Amylase activity is associated with AMY2B copy numbers in dog: implications for dog domestication, diet and diabetes (2014)
This study looks at high amylase activity in dogs which results in a drastic increase in copy numbers of AMY2B - the pancreatic gene that allows for the digestion of starchy foods. The development of this enzyme likely allowed early domestic dogs to thrive on a starch-rich diet alongside their human companions. AMY2B copy numbers vary widely within the dog population, but all dogs have more copies than their wolf ancestors, hence why wolves are carnivores and dogs can be omnivores.



Environmental impacts of food consumption by dogs and cats (2017)

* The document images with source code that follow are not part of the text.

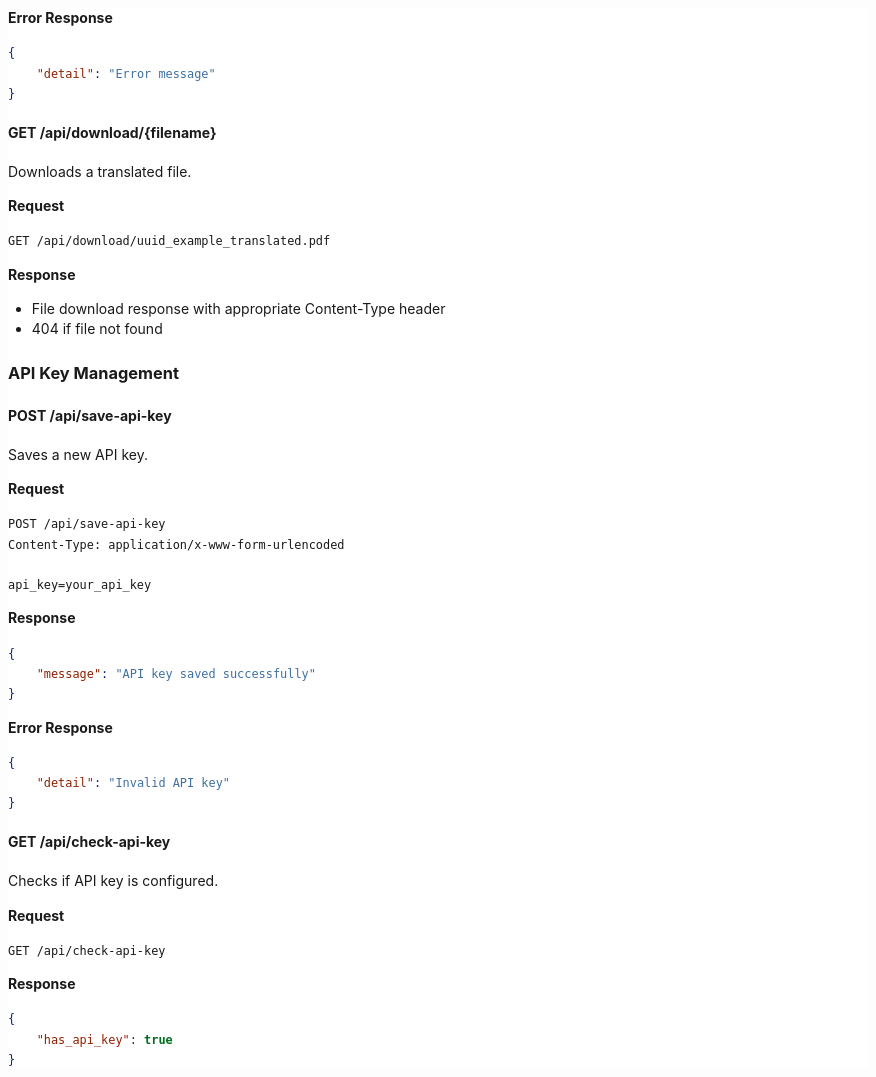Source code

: **Error Response**
```json
{
    "detail": "Error message"
}
```

#### GET /api/download/{filename}
Downloads a translated file.

**Request**
```http
GET /api/download/uuid_example_translated.pdf
```

**Response**
- File download response with appropriate Content-Type header
- 404 if file not found

### API Key Management

#### POST /api/save-api-key
Saves a new API key.

**Request**
```http
POST /api/save-api-key
Content-Type: application/x-www-form-urlencoded

api_key=your_api_key
```

**Response**
```json
{
    "message": "API key saved successfully"
}
```

**Error Response**
```json
{
    "detail": "Invalid API key"
}
```

#### GET /api/check-api-key
Checks if API key is configured.

**Request**
```http
GET /api/check-api-key
```

**Response**
```json
{
    "has_api_key": true
}
```
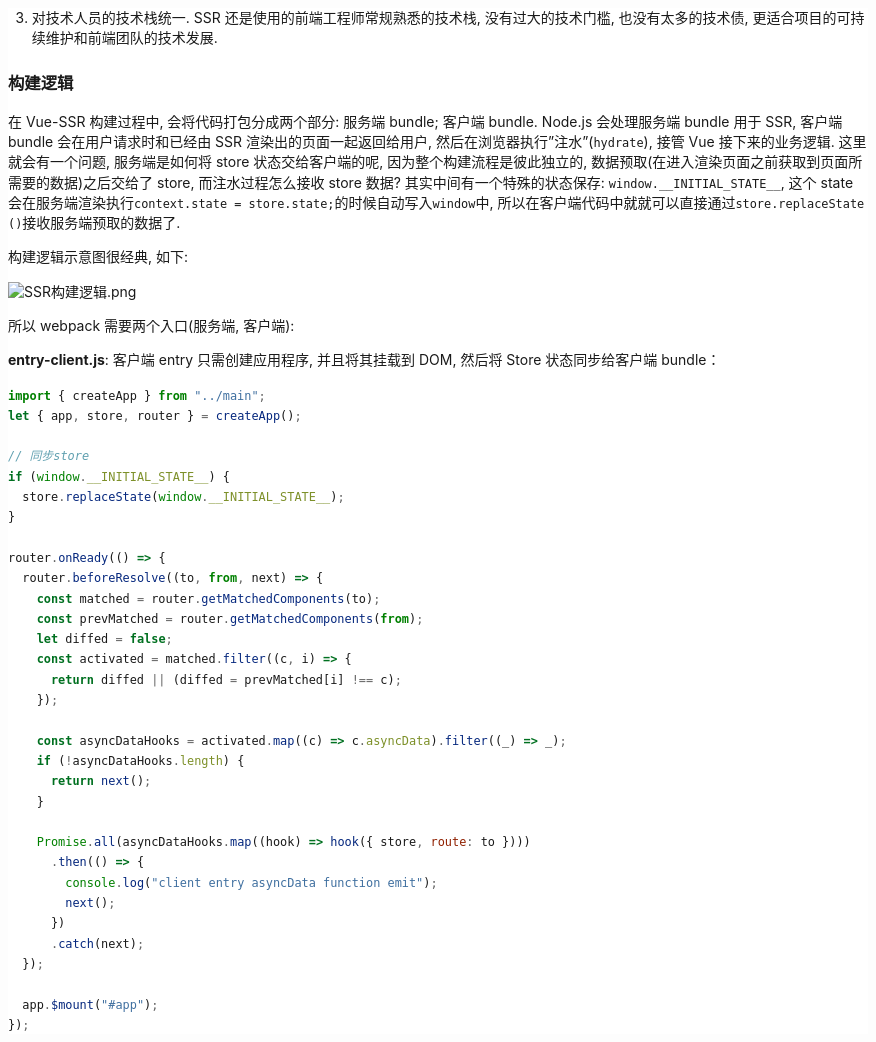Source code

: 3. 对技术人员的技术栈统一. SSR 还是使用的前端工程师常规熟悉的技术栈, 没有过大的技术门槛, 也没有太多的技术债, 更适合项目的可持续维护和前端团队的技术发展.

### 构建逻辑

在 Vue-SSR 构建过程中, 会将代码打包分成两个部分: 服务端 bundle; 客户端 bundle.
Node.js 会处理服务端 bundle 用于 SSR, 客户端 bundle 会在用户请求时和已经由 SSR 渲染出的页面一起返回给用户, 然后在浏览器执行”注水”(`hydrate`), 接管 Vue 接下来的业务逻辑. 这里就会有一个问题, 服务端是如何将 store 状态交给客户端的呢, 因为整个构建流程是彼此独立的, 数据预取(在进入渲染页面之前获取到页面所需要的数据)之后交给了 store, 而注水过程怎么接收 store 数据? 其实中间有一个特殊的状态保存: `window.__INITIAL_STATE__`, 这个 state 会在服务端渲染执行`context.state = store.state;`的时候自动写入`window`中, 所以在客户端代码中就就可以直接通过`store.replaceState()`接收服务端预取的数据了.

构建逻辑示意图很经典, 如下:

![SSR构建逻辑.png](/posts/Vue.js服务端渲染(SSR)不完全指北/1.png)

所以 webpack 需要两个入口(服务端, 客户端):

**entry-client.js**:
客户端 entry 只需创建应用程序, 并且将其挂载到 DOM, 然后将 Store 状态同步给客户端 bundle：

```js
import { createApp } from "../main";
let { app, store, router } = createApp();

// 同步store
if (window.__INITIAL_STATE__) {
  store.replaceState(window.__INITIAL_STATE__);
}

router.onReady(() => {
  router.beforeResolve((to, from, next) => {
    const matched = router.getMatchedComponents(to);
    const prevMatched = router.getMatchedComponents(from);
    let diffed = false;
    const activated = matched.filter((c, i) => {
      return diffed || (diffed = prevMatched[i] !== c);
    });

    const asyncDataHooks = activated.map((c) => c.asyncData).filter((_) => _);
    if (!asyncDataHooks.length) {
      return next();
    }

    Promise.all(asyncDataHooks.map((hook) => hook({ store, route: to })))
      .then(() => {
        console.log("client entry asyncData function emit");
        next();
      })
      .catch(next);
  });

  app.$mount("#app");
});
```
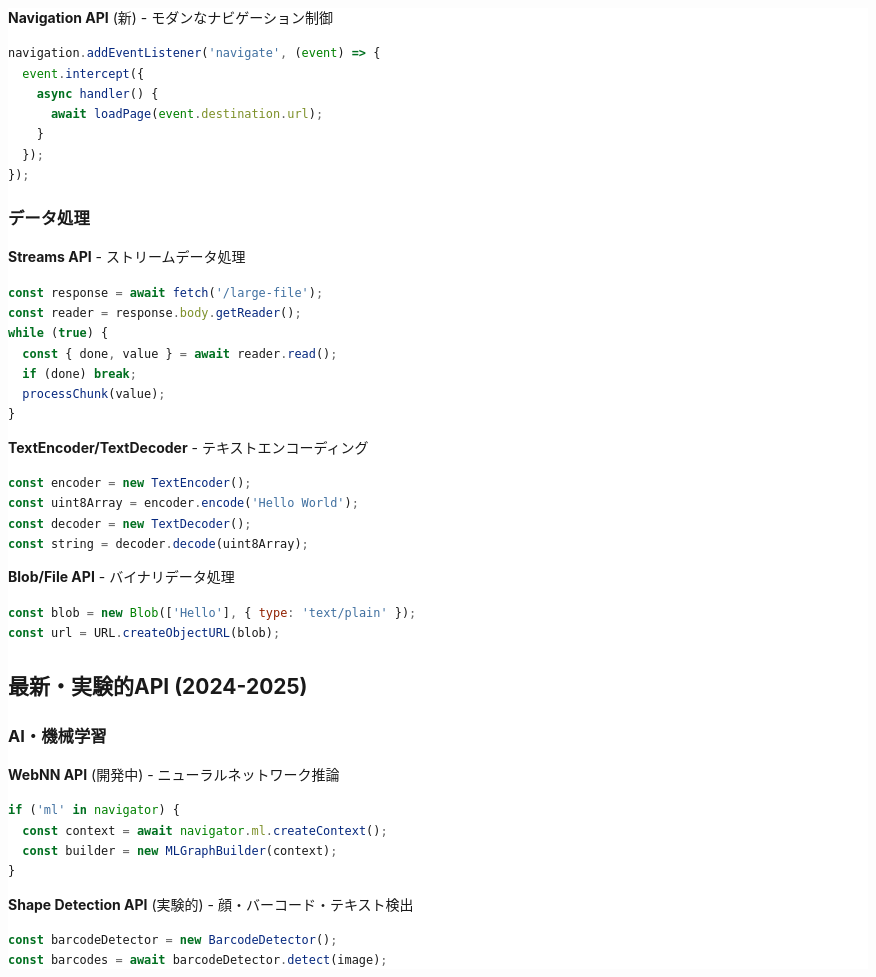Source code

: **Navigation API** (新) - モダンなナビゲーション制御
```javascript
navigation.addEventListener('navigate', (event) => {
  event.intercept({
    async handler() {
      await loadPage(event.destination.url);
    }
  });
});
```

### データ処理
**Streams API** - ストリームデータ処理
```javascript
const response = await fetch('/large-file');
const reader = response.body.getReader();
while (true) {
  const { done, value } = await reader.read();
  if (done) break;
  processChunk(value);
}
```

**TextEncoder/TextDecoder** - テキストエンコーディング
```javascript
const encoder = new TextEncoder();
const uint8Array = encoder.encode('Hello World');
const decoder = new TextDecoder();
const string = decoder.decode(uint8Array);
```

**Blob/File API** - バイナリデータ処理
```javascript
const blob = new Blob(['Hello'], { type: 'text/plain' });
const url = URL.createObjectURL(blob);
```

## 最新・実験的API (2024-2025)

### AI・機械学習
**WebNN API** (開発中) - ニューラルネットワーク推論
```javascript
if ('ml' in navigator) {
  const context = await navigator.ml.createContext();
  const builder = new MLGraphBuilder(context);
}
```

**Shape Detection API** (実験的) - 顔・バーコード・テキスト検出
```javascript
const barcodeDetector = new BarcodeDetector();
const barcodes = await barcodeDetector.detect(image);
```
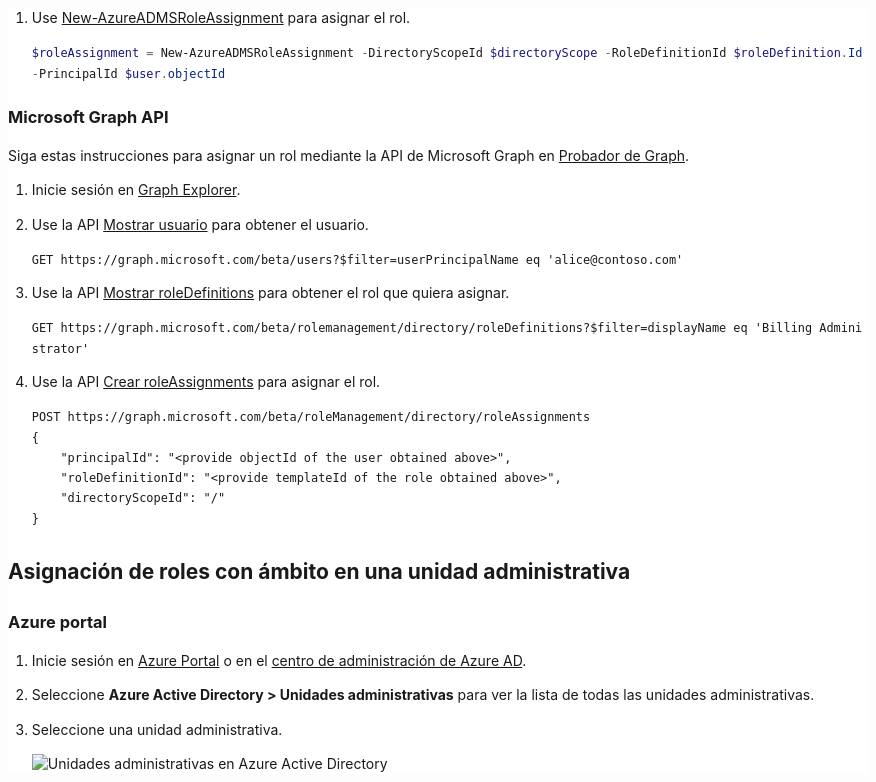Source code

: 1. Use [New-AzureADMSRoleAssignment](/powershell/module/azuread/new-azureadmsroleassignment) para asignar el rol.

    ```powershell
    $roleAssignment = New-AzureADMSRoleAssignment -DirectoryScopeId $directoryScope -RoleDefinitionId $roleDefinition.Id -PrincipalId $user.objectId
    ```
 
### <a name="microsoft-graph-api"></a>Microsoft Graph API

Siga estas instrucciones para asignar un rol mediante la API de Microsoft Graph en [Probador de Graph](https://aka.ms/ge).

1. Inicie sesión en [Graph Explorer](https://aka.ms/ge).

1. Use la API [Mostrar usuario](/graph/api/user-list) para obtener el usuario.

    ```HTTP
    GET https://graph.microsoft.com/beta/users?$filter=userPrincipalName eq 'alice@contoso.com'
    ```
    
1. Use la API [Mostrar roleDefinitions](/graph/api/rbacapplication-list-roledefinitions) para obtener el rol que quiera asignar.

    ```HTTP
    GET https://graph.microsoft.com/beta/rolemanagement/directory/roleDefinitions?$filter=displayName eq 'Billing Administrator'
    ```
    
1. Use la API [Crear roleAssignments](/graph/api/rbacapplication-post-roleassignments) para asignar el rol.

    ```HTTP
    POST https://graph.microsoft.com/beta/roleManagement/directory/roleAssignments
    {
        "principalId": "<provide objectId of the user obtained above>",
        "roleDefinitionId": "<provide templateId of the role obtained above>",
        "directoryScopeId": "/"
    }
    ```

## <a name="assign-roles-scoped-to-an-administrative-unit"></a>Asignación de roles con ámbito en una unidad administrativa

### <a name="azure-portal"></a>Azure portal

1. Inicie sesión en [Azure Portal](https://portal.azure.com) o en el [centro de administración de Azure AD](https://aad.portal.azure.com).

1. Seleccione **Azure Active Directory > Unidades administrativas** para ver la lista de todas las unidades administrativas.

1. Seleccione una unidad administrativa.

    ![Unidades administrativas en Azure Active Directory](./media/assign-roles-different-scopes/admin-units.png)
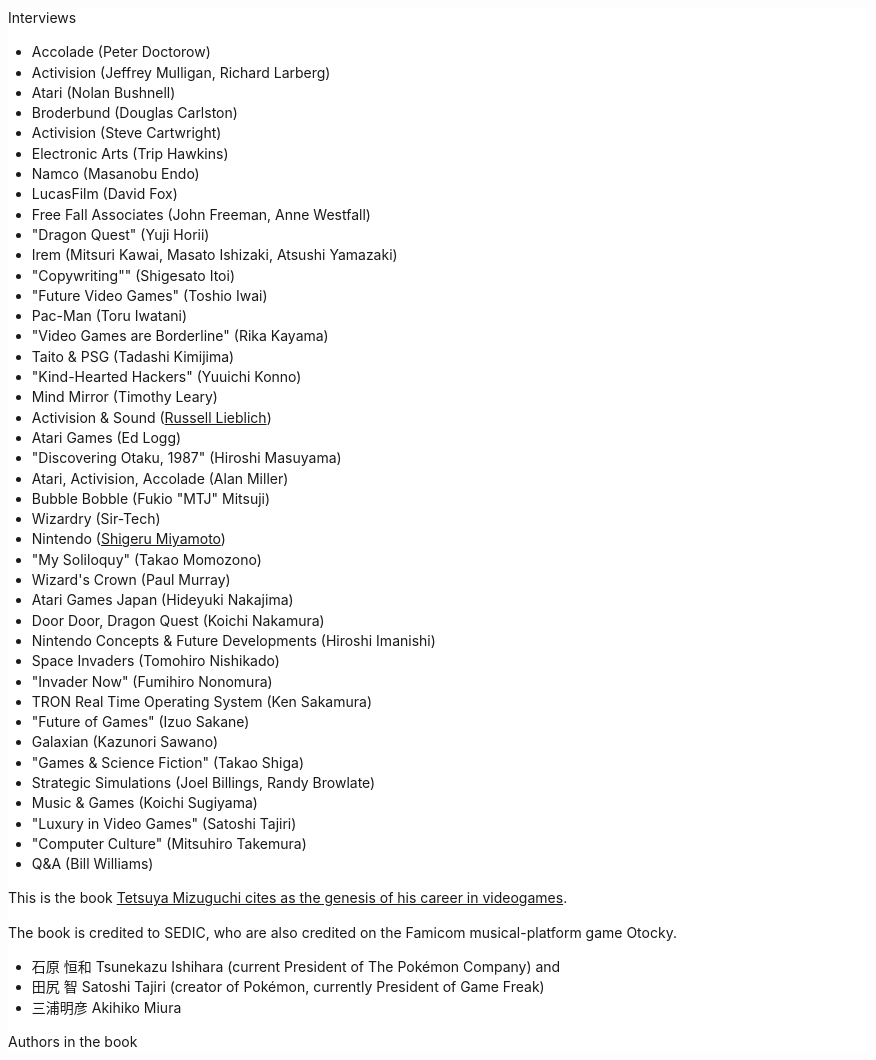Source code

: Interviews
- Accolade (Peter Doctorow)
- Activision (Jeffrey Mulligan, Richard Larberg)
- Atari (Nolan Bushnell)
- Broderbund (Douglas Carlston)
- Activision (Steve Cartwright)
- Electronic Arts (Trip Hawkins)
- Namco (Masanobu Endo)
- LucasFilm (David Fox)
- Free Fall Associates (John Freeman, Anne Westfall)
- "Dragon Quest" (Yuji Horii)
- Irem (Mitsuri Kawai, Masato Ishizaki, Atsushi Yamazaki)
- "Copywriting"" (Shigesato Itoi)
- "Future Video Games" (Toshio Iwai)
- Pac-Man (Toru Iwatani)
- "Video Games are Borderline" (Rika Kayama)
- Taito & PSG (Tadashi Kimijima)
- "Kind-Hearted Hackers" (Yuuichi Konno)
- Mind Mirror (Timothy Leary)
- Activision & Sound ([Russell Lieblich](https://twitter.com/hallyvorc/status/979305131014438912))
- Atari Games (Ed Logg)
- "Discovering Otaku, 1987" (Hiroshi Masuyama)
- Atari, Activision, Accolade (Alan Miller)
- Bubble Bobble (Fukio "MTJ" Mitsuji)
- Wizardry (Sir-Tech)
- Nintendo ([Shigeru Miyamoto](https://shmuplations.com/miyamoto1989/))
- "My Soliloquy" (Takao Momozono)
- Wizard's Crown (Paul Murray)
- Atari Games Japan (Hideyuki Nakajima)
- Door Door, Dragon Quest (Koichi Nakamura)
- Nintendo Concepts & Future Developments (Hiroshi Imanishi)
- Space Invaders (Tomohiro Nishikado)
- "Invader Now" (Fumihiro Nonomura)
- TRON Real Time Operating System (Ken Sakamura)
- "Future of Games" (Izuo Sakane)
- Galaxian (Kazunori Sawano)
- "Games & Science Fiction" (Takao Shiga)
- Strategic Simulations (Joel Billings, Randy Browlate)
- Music & Games (Koichi Sugiyama)
- "Luxury in Video Games" (Satoshi Tajiri)
- "Computer Culture" (Mitsuhiro Takemura)
- Q&A (Bill Williams)

This is the book [Tetsuya Mizuguchi cites as the genesis of his career in videogames](https://web.archive.org/web/20170619183013/https://news.denfaminicogamer.jp/english/170612).

The book is credited to SEDIC, who are also credited on the Famicom musical-platform game Otocky.

- 石原 恒和 Tsunekazu Ishihara (current President of The Pokémon Company) and 
- 田尻 智 Satoshi Tajiri (creator of Pokémon, currently President of Game Freak)
- 三浦明彦 Akihiko Miura

Authors in the book
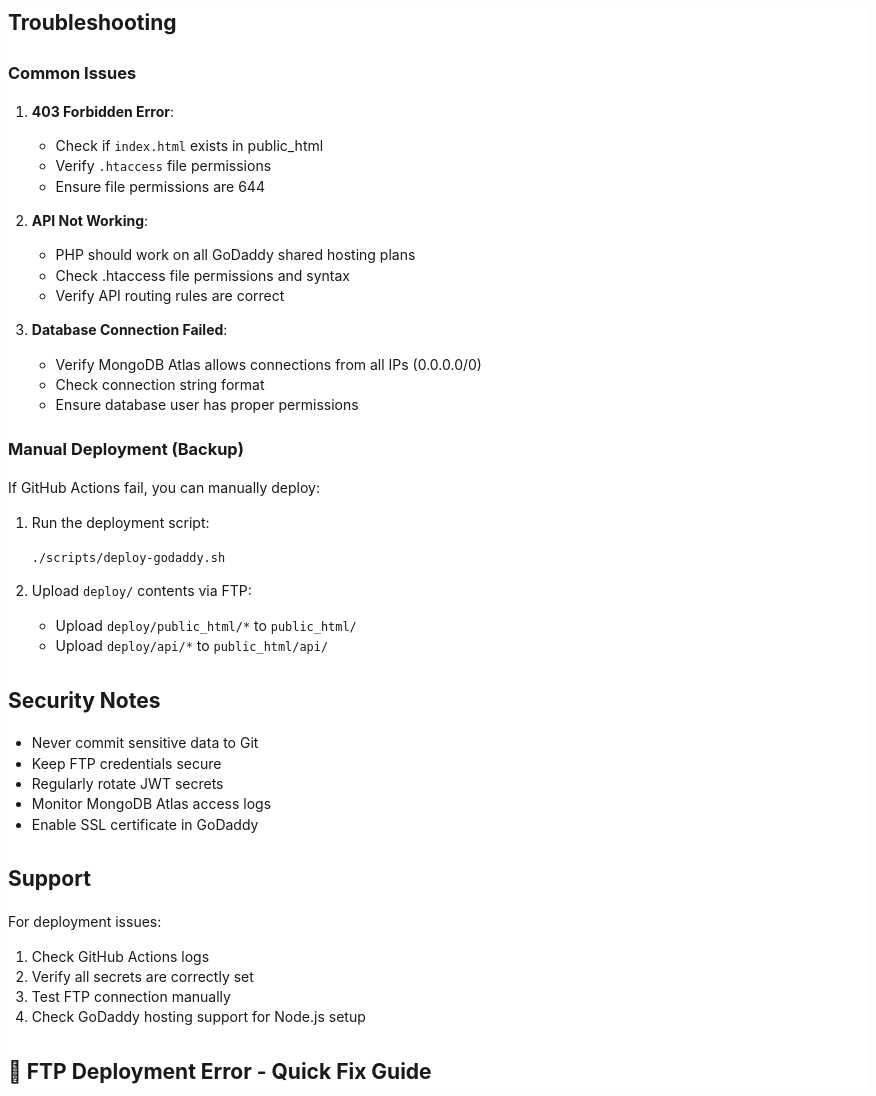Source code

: ## Troubleshooting

### Common Issues

1. **403 Forbidden Error**:

   - Check if `index.html` exists in public_html
   - Verify `.htaccess` file permissions
   - Ensure file permissions are 644

2. **API Not Working**:

   - PHP should work on all GoDaddy shared hosting plans
   - Check .htaccess file permissions and syntax
   - Verify API routing rules are correct

3. **Database Connection Failed**:
   - Verify MongoDB Atlas allows connections from all IPs (0.0.0.0/0)
   - Check connection string format
   - Ensure database user has proper permissions

### Manual Deployment (Backup)

If GitHub Actions fail, you can manually deploy:

1. Run the deployment script:

   ```bash
   ./scripts/deploy-godaddy.sh
   ```

2. Upload `deploy/` contents via FTP:
   - Upload `deploy/public_html/*` to `public_html/`
   - Upload `deploy/api/*` to `public_html/api/`

## Security Notes

- Never commit sensitive data to Git
- Keep FTP credentials secure
- Regularly rotate JWT secrets
- Monitor MongoDB Atlas access logs
- Enable SSL certificate in GoDaddy

## Support

For deployment issues:

1. Check GitHub Actions logs
2. Verify all secrets are correctly set
3. Test FTP connection manually
4. Check GoDaddy hosting support for Node.js setup

## 🚨 FTP Deployment Error - Quick Fix Guide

This US-based study determines the impact that the 163 millions cats and dogs Americans keep as pets have on the environment as a result of their animal-based diets. Results show that through their diet, US cats and dogs constitute about 25–30% of the environmental impacts from animal production in terms of the use of land, water, fossil fuel, phosphate, and biocides. This level of animal product consumption is also responsible for release of up to 64million tons of CO2-equivalent methane and nitrous oxide, two powerful greenhouse gasses.